Some History On Smoking

If we look in our past and try to find out as to from where did smoking originate and which country started it off first. So let me tell you smoking started in 600 Bc in America with the growth of tobacco. People start using the leaves of the tobacco plant for smoking and chewing. How and why tobacco was first used in the Americas no one knows. The first users are thought to have been the Mayan civilizations of Central America. Its use was gradually adopted throughout the nations of Central and most of North and South America. Rodrigo de Jerez became the first European smoker in history. One of Christopher Columbus's fellow explorers, he took his first puff of the New World's version of the cigar in Cuba. When he returned home he made the mistake of lighting up in public and was thrown into prison for three years by the Spanish Inquisition - becoming the world's first victim of the anti-smoking lobby! Tobacco, the first book in the English language about tobacco, published in the year 1595.

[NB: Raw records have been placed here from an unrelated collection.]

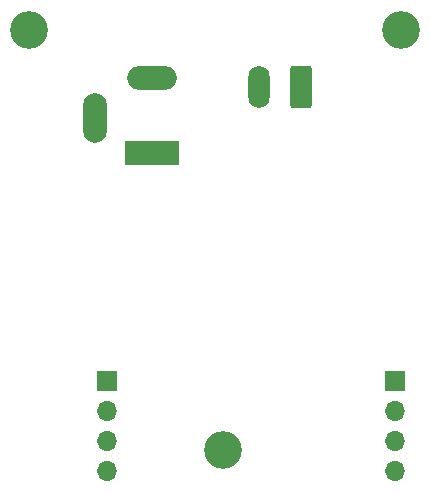
<source format=gbr>
%TF.GenerationSoftware,KiCad,Pcbnew,7.0.11*%
%TF.CreationDate,2024-03-26T21:19:37+01:00*%
%TF.ProjectId,booster_bare_minimum,626f6f73-7465-4725-9f62-6172655f6d69,rev?*%
%TF.SameCoordinates,Original*%
%TF.FileFunction,Soldermask,Bot*%
%TF.FilePolarity,Negative*%
%FSLAX46Y46*%
G04 Gerber Fmt 4.6, Leading zero omitted, Abs format (unit mm)*
G04 Created by KiCad (PCBNEW 7.0.11) date 2024-03-26 21:19:37*
%MOMM*%
%LPD*%
G01*
G04 APERTURE LIST*
G04 Aperture macros list*
%AMRoundRect*
0 Rectangle with rounded corners*
0 $1 Rounding radius*
0 $2 $3 $4 $5 $6 $7 $8 $9 X,Y pos of 4 corners*
0 Add a 4 corners polygon primitive as box body*
4,1,4,$2,$3,$4,$5,$6,$7,$8,$9,$2,$3,0*
0 Add four circle primitives for the rounded corners*
1,1,$1+$1,$2,$3*
1,1,$1+$1,$4,$5*
1,1,$1+$1,$6,$7*
1,1,$1+$1,$8,$9*
0 Add four rect primitives between the rounded corners*
20,1,$1+$1,$2,$3,$4,$5,0*
20,1,$1+$1,$4,$5,$6,$7,0*
20,1,$1+$1,$6,$7,$8,$9,0*
20,1,$1+$1,$8,$9,$2,$3,0*%
G04 Aperture macros list end*
%ADD10C,3.200000*%
%ADD11R,1.700000X1.700000*%
%ADD12O,1.700000X1.700000*%
%ADD13R,4.600000X2.000000*%
%ADD14O,4.200000X2.000000*%
%ADD15O,2.000000X4.200000*%
%ADD16RoundRect,0.250000X0.650000X1.550000X-0.650000X1.550000X-0.650000X-1.550000X0.650000X-1.550000X0*%
%ADD17O,1.800000X3.600000*%
G04 APERTURE END LIST*
D10*
%TO.C,REF\u002A\u002A*%
X155000000Y-39500000D03*
%TD*%
%TO.C,REF\u002A\u002A*%
X186500000Y-39500000D03*
%TD*%
%TO.C,REF\u002A\u002A*%
X171400000Y-75000000D03*
%TD*%
D11*
%TO.C,J102*%
X161626000Y-69175000D03*
D12*
X161626000Y-71715000D03*
X161626000Y-74255000D03*
X161626000Y-76795000D03*
%TD*%
D13*
%TO.C,J201*%
X165410000Y-49861000D03*
D14*
X165410000Y-43561000D03*
D15*
X160610000Y-46961000D03*
%TD*%
D16*
%TO.C,J103*%
X178000000Y-44346000D03*
D17*
X174500000Y-44346000D03*
%TD*%
D11*
%TO.C,J101*%
X186000000Y-69215000D03*
D12*
X186000000Y-71755000D03*
X186000000Y-74295000D03*
X186000000Y-76835000D03*
%TD*%
M02*

</source>
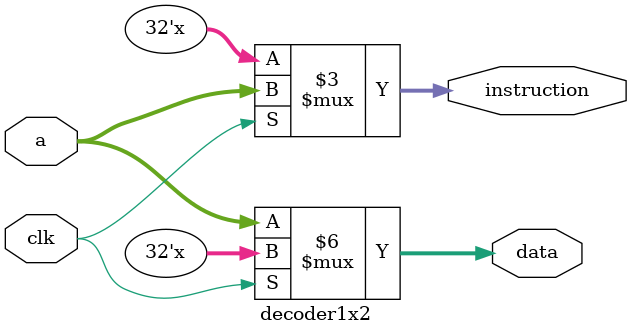
<source format=v>
/*  * Module: decoder1x2.v  
* Project: milestone 2  
* Author: laila khashaba -lailakhashaba@aucegypt.edu
jannah soliman- jannahsoliman9@aucegypt.edu
* Description: decoder to be placed after the memory
*  
* Change history: 10/4/23 -  implemented the decoder

               
*  **********************************************************************/


module decoder1x2(input clk, input[31:0] a, output reg [31:0] instruction , output reg [31:0] data);
    
    always@(*) begin
    
    if (clk)begin instruction = a;
    //data=0;
    end
    else begin data = a;
    end
  
    end 
    
endmodule

</source>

Sir Francis Drake: the first sea captain to sail around the world may have been the man to introduce tobacco to England. Michael Feodorovich: the first Romanov Czar declared the use of tobacco a deadly sin in Russia and forbade possession for any purpose. Tobacco court established to try breaches of the law. Usual punishments were slitting of the lips or a terrible and sometimes fatal flogging. In Turkey, Persia, and India, the death penalty was prescribed as a cure for the habit.
At the beginning of the 17th Century, tobacco was just starting to be regularly imported into the UK, with amounts of 25,000 pounds being shipped from the Americas. By the turn of the century this amount had increased to a figure nearing 38 million pounds and the competitive marketing and tobacco production on a large scale began to get underway.

Pipe smoking and snuff had become popular in London during the 17th Century and later smoking cigars became the trend but it was not until the mid 1800's that the cigarette as we know it was manufactured. With the introduction of cigarette making machines, which at the time produced about 200 cigarettes a minute, the tobacco industry began to grow and grow.

More and more tobacco companies in the US were being prosecuted by individuals wanting compensation for the death of their relatives or for their own ill health, which they claimed had been caused by smoking. Claimants became more successful in winning their cases as time went on and an increasing number of tobacco companies were demanded to pay out huge amounts of money in damages.

Advertising cigarette brands in the media has now been banned in many countries in order to try and prevent more and more people taking up the habit and there are smoking restrictions in all indoor public places and all workplaces in several cities and countries including New York, California, Florida, Norway, England, Ireland and Spain.
It is also important to note that in 2003 smoking was banned in New York city. Advertisement and promotion of tobacco was banned in UK. Full smoking ban goes into effect in Australia (1 December). Smoking banned in Queensland since July, where it is required that even outdoor areas must be smoke free if food is served.

US Surgeon General releases a major report detailing the harms of secondhand smoke, claiming, “The debate is over” (27 June).

In Canada, near-total smoking bans introduced in Ontario and Quebec provinces (31 May).
Scotland bans smoking in all enclosed public places including every pub, club and bar, and some outside shelters. Guidelines give local councils the power to ban smoking in outdoor public parks (26 March).
Members of Parliament vote overwhelmingly in favour of a ban on smoking in all enclosed public places, including pubs and private members' clubs, in England and Wales, from 2007 (14 February).

Spain bans smoking in the workplace (1 January) but allows bars and restaurants in excess of 100 square meters to have a designated smoking room. Bars smaller than 100 square meters can choose to be 'smoking' or 'non-smoking'.